▶ [What the task asks] Return the text of each of the following records as a JSON array of strings, one string per line, leaving out any blank lines.
----
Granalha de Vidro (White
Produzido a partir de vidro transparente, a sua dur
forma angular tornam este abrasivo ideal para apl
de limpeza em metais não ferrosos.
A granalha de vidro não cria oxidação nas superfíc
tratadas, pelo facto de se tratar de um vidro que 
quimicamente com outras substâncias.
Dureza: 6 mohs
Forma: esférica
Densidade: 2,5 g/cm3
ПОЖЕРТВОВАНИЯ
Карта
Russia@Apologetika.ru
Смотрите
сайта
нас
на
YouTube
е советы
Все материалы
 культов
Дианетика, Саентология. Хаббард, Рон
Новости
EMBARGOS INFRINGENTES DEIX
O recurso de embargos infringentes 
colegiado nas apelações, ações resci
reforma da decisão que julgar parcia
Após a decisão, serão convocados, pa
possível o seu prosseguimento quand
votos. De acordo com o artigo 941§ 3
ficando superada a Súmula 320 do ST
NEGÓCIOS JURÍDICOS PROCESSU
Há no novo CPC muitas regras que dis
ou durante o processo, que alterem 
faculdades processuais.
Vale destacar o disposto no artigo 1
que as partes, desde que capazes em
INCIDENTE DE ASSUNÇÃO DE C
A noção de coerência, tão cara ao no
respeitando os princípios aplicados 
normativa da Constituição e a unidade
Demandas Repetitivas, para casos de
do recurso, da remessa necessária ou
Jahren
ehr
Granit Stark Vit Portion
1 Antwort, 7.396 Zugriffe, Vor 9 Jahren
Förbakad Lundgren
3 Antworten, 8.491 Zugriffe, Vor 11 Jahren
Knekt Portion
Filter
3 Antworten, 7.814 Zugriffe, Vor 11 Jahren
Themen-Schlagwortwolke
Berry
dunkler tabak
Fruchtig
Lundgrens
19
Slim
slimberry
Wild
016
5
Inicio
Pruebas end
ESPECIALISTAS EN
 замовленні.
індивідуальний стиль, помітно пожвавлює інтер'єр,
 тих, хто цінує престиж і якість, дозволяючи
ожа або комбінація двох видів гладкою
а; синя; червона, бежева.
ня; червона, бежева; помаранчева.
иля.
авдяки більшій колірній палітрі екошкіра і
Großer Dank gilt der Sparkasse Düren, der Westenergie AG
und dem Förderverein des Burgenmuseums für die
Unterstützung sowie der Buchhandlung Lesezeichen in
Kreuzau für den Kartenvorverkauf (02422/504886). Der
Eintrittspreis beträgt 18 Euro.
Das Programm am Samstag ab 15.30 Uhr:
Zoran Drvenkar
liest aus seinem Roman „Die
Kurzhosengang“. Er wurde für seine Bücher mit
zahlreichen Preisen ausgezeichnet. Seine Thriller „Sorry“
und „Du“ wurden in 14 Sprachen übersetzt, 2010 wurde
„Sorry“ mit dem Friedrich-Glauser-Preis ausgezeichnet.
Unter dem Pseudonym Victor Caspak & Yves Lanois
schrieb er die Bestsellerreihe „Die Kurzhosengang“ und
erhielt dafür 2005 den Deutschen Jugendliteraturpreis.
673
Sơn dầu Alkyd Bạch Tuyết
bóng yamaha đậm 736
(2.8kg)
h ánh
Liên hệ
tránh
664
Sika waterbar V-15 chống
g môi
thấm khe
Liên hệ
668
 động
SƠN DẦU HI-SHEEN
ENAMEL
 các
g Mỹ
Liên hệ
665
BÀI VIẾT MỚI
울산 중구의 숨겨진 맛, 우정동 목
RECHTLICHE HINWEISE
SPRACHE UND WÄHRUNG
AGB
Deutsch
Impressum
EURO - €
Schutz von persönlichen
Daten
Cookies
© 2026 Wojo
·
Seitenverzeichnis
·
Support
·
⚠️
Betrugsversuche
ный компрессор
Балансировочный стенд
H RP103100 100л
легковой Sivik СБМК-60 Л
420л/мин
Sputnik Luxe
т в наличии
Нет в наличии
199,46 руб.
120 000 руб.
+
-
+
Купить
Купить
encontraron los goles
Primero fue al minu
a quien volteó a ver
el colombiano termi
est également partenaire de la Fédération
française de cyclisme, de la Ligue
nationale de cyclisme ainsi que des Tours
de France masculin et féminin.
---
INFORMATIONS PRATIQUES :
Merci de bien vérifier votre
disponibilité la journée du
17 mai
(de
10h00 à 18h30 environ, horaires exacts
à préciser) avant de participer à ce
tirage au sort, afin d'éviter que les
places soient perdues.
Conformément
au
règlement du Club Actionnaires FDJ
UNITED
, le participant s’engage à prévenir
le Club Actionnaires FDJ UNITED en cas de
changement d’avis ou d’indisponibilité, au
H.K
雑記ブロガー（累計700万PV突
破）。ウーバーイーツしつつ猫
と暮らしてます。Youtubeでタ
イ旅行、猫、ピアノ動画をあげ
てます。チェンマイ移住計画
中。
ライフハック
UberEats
----
▶ [Written reply]
[
  "Granalha de Vidro (White",
  "Produzido a partir de vidro transparente, a sua dur",
  "forma angular tornam este abrasivo ideal para apl",
  "de limpeza em metais não ferrosos.",
  "A granalha de vidro não cria oxidação nas superfíc",
  "tratadas, pelo facto de se tratar de um vidro que ",
  "quimicamente com outras substâncias.",
  "Dureza: 6 mohs",
  "Forma: esférica",
  "Densidade: 2,5 g/cm3",
  "ПОЖЕРТВОВАНИЯ",
  "Карта",
  "Russia@Apologetika.ru",
  "Смотрите",
  "сайта",
  "нас",
  "на",
  "YouTube",
  "е советы",
  "Все материалы",
  " культов",
  "Дианетика, Саентология. Хаббард, Рон",
  "Новости",
  "EMBARGOS INFRINGENTES DEIX",
  "O recurso de embargos infringentes ",
  "colegiado nas apelações, ações resci",
  "reforma da decisão que julgar parcia",
  "Após a decisão, serão convocados, pa",
  "possível o seu prosseguimento quand",
  "votos. De acordo com o artigo 941§ 3",
  "ficando superada a Súmula 320 do ST",
  "NEGÓCIOS JURÍDICOS PROCESSU",
  "Há no novo CPC muitas regras que dis",
  "ou durante o processo, que alterem ",
  "faculdades processuais.",
  "Vale destacar o disposto no artigo 1",
  "que as partes, desde que capazes em",
  "INCIDENTE DE ASSUNÇÃO DE C",
  "A noção de coerência, tão cara ao no",
  "respeitando os princípios aplicados ",
  "normativa da Constituição e a unidade",
  "Demandas Repetitivas, para casos de",
  "do recurso, da remessa necessária ou",
  "Jahren",
  "ehr",
  "Granit Stark Vit Portion",
  "1 Antwort, 7.396 Zugriffe, Vor 9 Jahren",
  "Förbakad Lundgren",
  "3 Antworten, 8.491 Zugriffe, Vor 11 Jahren",
  "Knekt Portion",
  "Filter",
  "3 Antworten, 7.814 Zugriffe, Vor 11 Jahren",
  "Themen-Schlagwortwolke",
  "Berry",
  "dunkler tabak",
  "Fruchtig",
  "Lundgrens",
  "19",
  "Slim",
  "slimberry",
  "Wild",
  "016",
  "5",
  "Inicio",
  "Pruebas end",
  "ESPECIALISTAS EN",
  " замовленні.",
  "індивідуальний стиль, помітно пожвавлює інтер'єр,",
  " тих, хто цінує престиж і якість, дозволяючи",
  "ожа або комбінація двох видів гладкою",
  "а; синя; червона, бежева.",
  "ня; червона, бежева; помаранчева.",
  "иля.",
  "авдяки більшій колірній палітрі екошкіра і",
  "Großer Dank gilt der Sparkasse Düren, der Westenergie AG",
  "und dem Förderverein des Burgenmuseums für die",
  "Unterstützung sowie der Buchhandlung Lesezeichen in",
  "Kreuzau für den Kartenvorverkauf (02422/504886). Der",
  "Eintrittspreis beträgt 18 Euro.",
  "Das Programm am Samstag ab 15.30 Uhr:",
  "Zoran Drvenkar",
  "liest aus seinem Roman „Die",
  "Kurzhosengang“. Er wurde für seine Bücher mit",
  "zahlreichen Preisen ausgezeichnet. Seine Thriller „Sorry“",
  "und „Du“ wurden in 14 Sprachen übersetzt, 2010 wurde",
  "„Sorry“ mit dem Friedrich-Glauser-Preis ausgezeichnet.",
  "Unter dem Pseudonym Victor Caspak & Yves Lanois",
  "schrieb er die Bestsellerreihe „Die Kurzhosengang“ und",
  "erhielt dafür 2005 den Deutschen Jugendliteraturpreis.",
  "673",
  "Sơn dầu Alkyd Bạch Tuyết",
  "bóng yamaha đậm 736",
  "(2.8kg)",
  "h ánh",
  "Liên hệ",
  "tránh",
  "664",
  "Sika waterbar V-15 chống",
  "g môi",
  "thấm khe",
  "Liên hệ",
  "668",
  " động",
  "SƠN DẦU HI-SHEEN",
  "ENAMEL",
  " các",
  "g Mỹ",
  "Liên hệ",
  "665",
  "BÀI VIẾT MỚI",
  "울산 중구의 숨겨진 맛, 우정동 목",
  "RECHTLICHE HINWEISE",
  "SPRACHE UND WÄHRUNG",
  "AGB",
  "Deutsch",
  "Impressum",
  "EURO - €",
  "Schutz von persönlichen",
  "Daten",
  "Cookies",
  "© 2026 Wojo",
  "·",
  "Seitenverzeichnis",
  "·",
  "Support",
  "·",
  "⚠️",
  "Betrugsversuche",
  "ный компрессор",
  "Балансировочный стенд",
  "H RP103100 100л",
  "легковой Sivik СБМК-60 Л",
  "420л/мин",
  "Sputnik Luxe",
  "т в наличии",
  "Нет в наличии",
  "199,46 руб.",
  "120 000 руб.",
  "+",
  "-",
  "+",
  "Купить",
  "Купить",
  "encontraron los goles",
  "Primero fue al minu",
  "a quien volteó a ver",
  "el colombiano termi",
  "est également partenaire de la Fédération",
  "française de cyclisme, de la Ligue",
  "nationale de cyclisme ainsi que des Tours",
  "de France masculin et féminin.",
  "---",
  "INFORMATIONS PRATIQUES :",
  "Merci de bien vérifier votre",
  "disponibilité la journée du",
  "17 mai",
  "(de",
  "10h00 à 18h30 environ, horaires exacts",
  "à préciser) avant de participer à ce",
  "tirage au sort, afin d'éviter que les",
  "places soient perdues.",
  "Conformément",
  "au",
  "règlement du Club Actionnaires FDJ",
  "UNITED",
  ", le participant s’engage à prévenir",
  "le Club Actionnaires FDJ UNITED en cas de",
  "changement d’avis ou d’indisponibilité, au",
  "H.K",
  "雑記ブロガー（累計700万PV突",
  "破）。ウーバーイーツしつつ猫",
  "と暮らしてます。Youtubeでタ",
  "イ旅行、猫、ピアノ動画をあげ",
  "てます。チェンマイ移住計画",
  "中。",
  "ライフハック",
  "UberEats"
]